• Work to be completed
Leaving out the images, repeat all the lines below exactly.

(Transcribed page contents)
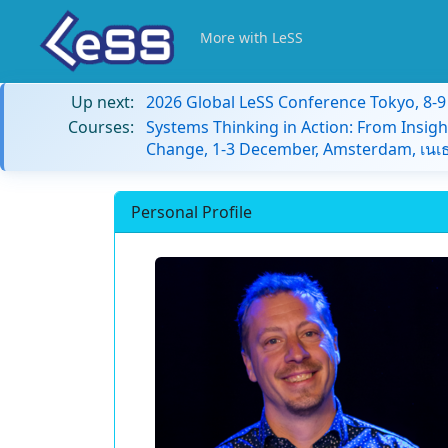
More with LeSS
Up next:
2026 Global LeSS Conference Tokyo, 8-
Courses:
Systems Thinking in Action: From Insigh
Change, 1-3 December, Amsterdam, เนเธ
Personal Profile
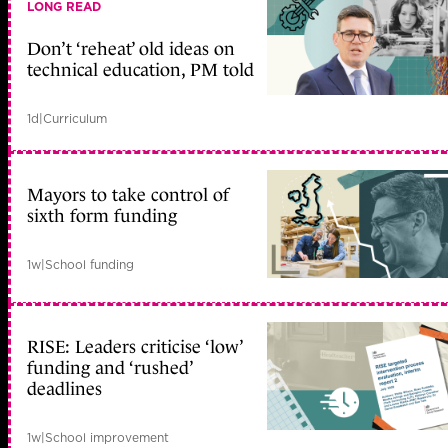
LONG READ
Don’t ‘reheat’ old ideas on
technical education, PM told
1d
|
Curriculum
Mayors to take control of
sixth form funding
1w
|
School funding
RISE: Leaders criticise ‘low’
funding and ‘rushed’
deadlines
1w
|
School improvement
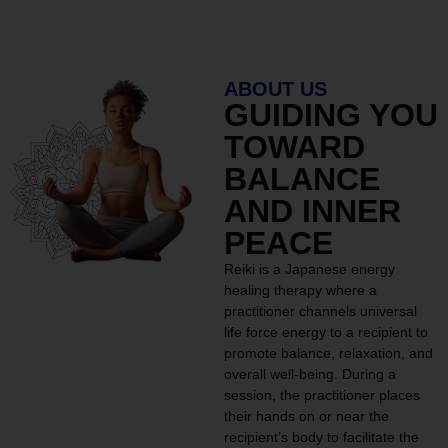
ABOUT US
GUIDING YOU
TOWARD
BALANCE
AND INNER
PEACE
Reiki is a Japanese energy
healing therapy where a
practitioner channels universal
life force energy to a recipient to
promote balance, relaxation, and
overall well-being. During a
session, the practitioner places
their hands on or near the
recipient’s body to facilitate the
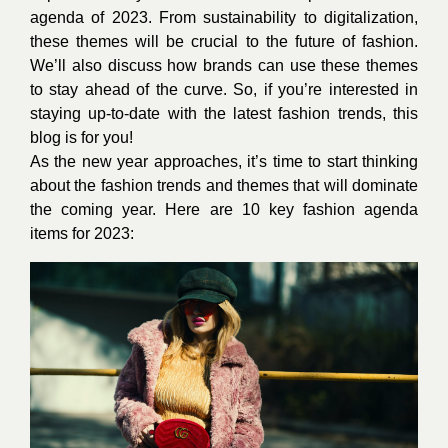
agenda of 2023. From sustainability to digitalization,
these themes will be crucial to the future of fashion.
We’ll also discuss how brands can use these themes
to stay ahead of the curve. So, if you’re interested in
staying up-to-date with the latest fashion trends, this
blog is for you!
As the new year approaches, it’s time to start thinking
about the fashion trends and themes that will dominate
the coming year. Here are 10 key fashion agenda
items for 2023:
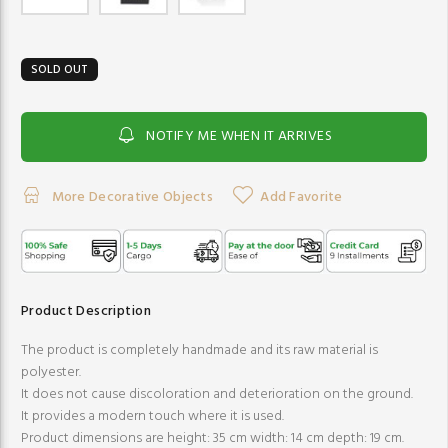
SOLD OUT
NOTIFY ME WHEN IT ARRIVES
More Decorative Objects
Add Favorite
Product Description
The product is completely handmade and its raw material is
polyester.
It does not cause discoloration and deterioration on the ground.
It provides a modern touch where it is used.
Product dimensions are height: 35 cm width: 14 cm depth: 19 cm.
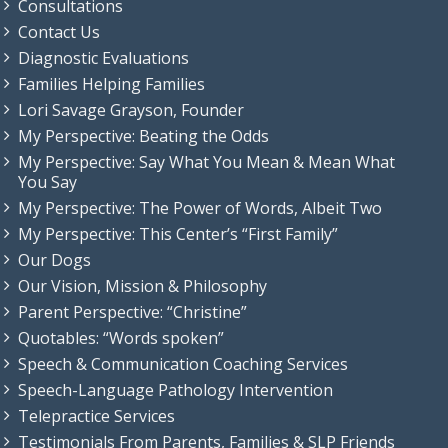
Consultations
Contact Us
Diagnostic Evaluations
Families Helping Families
Lori Savage Grayson, Founder
My Perspective: Beating the Odds
My Perspective: Say What You Mean & Mean What
You Say
My Perspective: The Power of Words, Albeit Two
My Perspective: This Center’s “First Family”
Our Dogs
Our Vision, Mission & Philosophy
Parent Perspective: “Christine”
Quotables: “Words spoken”
Speech & Communication Coaching Services
Speech-Language Pathology Intervention
Telepractice Services
Testimonials From Parents, Families & SLP Friends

• Task solution
More with LeSS
Up next:
2026 Global LeSS Conference Tokyo, 8-
Courses:
Systems Thinking in Action: From Insigh
Change, 1-3 December, Amsterdam, เนเธ
Personal Profile
LONG READ
Don’t ‘reheat’ old ideas on
technical education, PM told
1d
|
Curriculum
Mayors to take control of
sixth form funding
1w
|
School funding
RISE: Leaders criticise ‘low’
funding and ‘rushed’
deadlines
1w
|
School improvement
ABOUT US
GUIDING YOU
TOWARD
BALANCE
AND INNER
PEACE
Reiki is a Japanese energy
healing therapy where a
practitioner channels universal
life force energy to a recipient to
promote balance, relaxation, and
overall well-being. During a
session, the practitioner places
their hands on or near the
recipient’s body to facilitate the
agenda of 2023. From sustainability to digitalization,
these themes will be crucial to the future of fashion.
We’ll also discuss how brands can use these themes
to stay ahead of the curve. So, if you’re interested in
staying up-to-date with the latest fashion trends, this
blog is for you!
As the new year approaches, it’s time to start thinking
about the fashion trends and themes that will dominate
the coming year. Here are 10 key fashion agenda
items for 2023:
SOLD OUT
NOTIFY ME WHEN IT ARRIVES
More Decorative Objects
Add Favorite
Product Description
The product is completely handmade and its raw material is
polyester.
It does not cause discoloration and deterioration on the ground.
It provides a modern touch where it is used.
Product dimensions are height: 35 cm width: 14 cm depth: 19 cm.
Consultations
Contact Us
Diagnostic Evaluations
Families Helping Families
Lori Savage Grayson, Founder
My Perspective: Beating the Odds
My Perspective: Say What You Mean & Mean What
You Say
My Perspective: The Power of Words, Albeit Two
My Perspective: This Center’s “First Family”
Our Dogs
Our Vision, Mission & Philosophy
Parent Perspective: “Christine”
Quotables: “Words spoken”
Speech & Communication Coaching Services
Speech-Language Pathology Intervention
Telepractice Services
Testimonials From Parents, Families & SLP Friends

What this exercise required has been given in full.